Tendo, argutamente observado a necessária tendência da constitucionalização das normas tributárias no direito comparado, o insigne piauiense e jurista Hugo de Brito Machado em estudo sobre o tema põe em destaque a importância da existência de um Direito Constitucional Tributário em diversos países, entre os quais na Alemanha, na Bélgica, em Portugal, na Espanha e em países na América Latina e cita o jurista espanhol Rubén O. Asorey: “El Derecho tributario debe, en forma substancial, su desarrollo y evolución al esquema esencial de la relación jurídica tributaria. (...) Ese núcleo esencial, objeto de los más profundos análisis y disquisiciones intelectuales, permitió la incorporación legislativa de la juridicidad de tales desarrollos dogmáticos, convirtiendo em anatema el principio de subordinación del administrado a un poder estatal situado en un plano superior y consagrando la plena sumisión de los dos sujeitos de la relación al mismo plano de igualdad.” (Hugo de Brito Machado em sua “A Supremacia Constitucional como Garantia do Contribuinte.”)2
Então, só é possível entender o porquê de haver este aparente antagonismo dentro de nosso sistema tributário constitucional no momento em que for compreensível que o Estado, limitado por sua própria carta organizacional frente aos direitos fundamentais para melhor acompanhar a maleabilidade econômica, necessita fazer as imprescindíveis alterações de seu texto respeitando os referidos limites a ele impostos que representam a segurança jurídica estabilizante trazida por uma constituição escrita e rígida como a brasileira. Nesse ínterim, ao tempo em que o poder constituído perfaz os adequados ajustes fiscais que os mercados econômicos, mundial, regional e interno necessitam, ratificam-se as palavras de Lassale ao pronunciar que o texto constitucional que não acompanha a evolução social nada mais é que uma folha de papel em branco.
Justifica-se assim, pelo exposto, o aparente e factual antagonismo existente entre a estabilidade fundamentalmente garantida e as reformas evolutivamente necessárias, pois, a capacidade de adaptação3 (constitucional) torna suportável e possível um e o mesmo modelo de ordem política, através das transformações das situações históricas e políticas, durante períodos de tempo mais largos.
NOTAS
1 Para um aprofundamento sistemático sobre o tema, veja-se por todos, Nagib Slaibi Filho, em sua obra Direito Constitucional, ed.Forense, 2ª ed. 2006, pags. 7-10.

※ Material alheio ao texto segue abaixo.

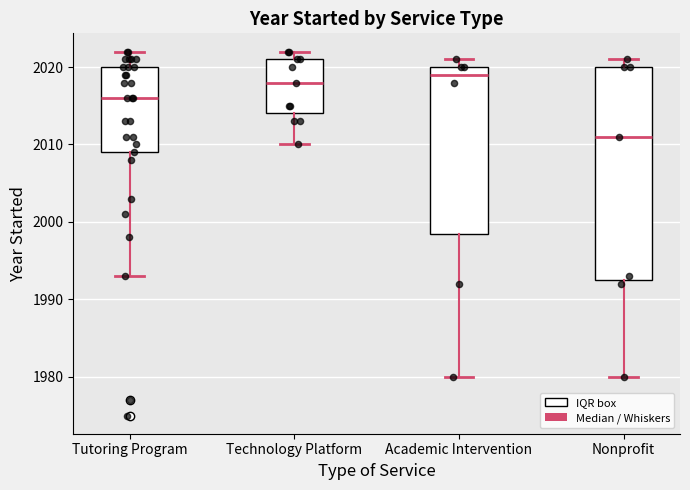

Which box has the highest median line?

Academic Intervention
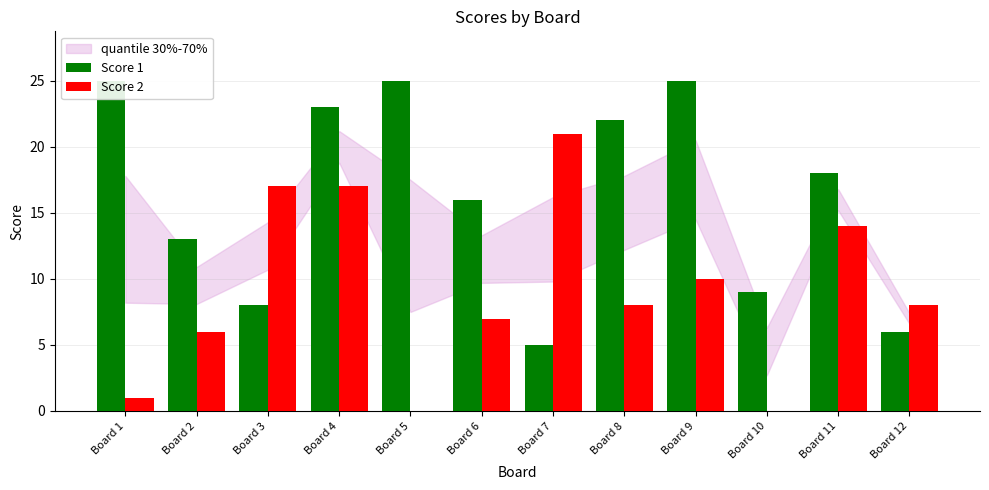

At how many categories does at least one series exceed 2?

12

2 MACHADO, Hugo de Brito. A supremacia constitucional como garantia do contribuinte . Jus Navigandi, Teresina, ano 6, n. 55,mar. 2002. Disponível em: <http://jus2.uol.com.br/doutrina/texto.asp?id=2715>. Acesso em: 01 abr. 2008
3 Reinholde Zippelius, Teoria geral do estado (Allgemeide Staalehre), 2ª ed., Lisboa, Fundação Calouste Gulbenkian, 1984,p.36.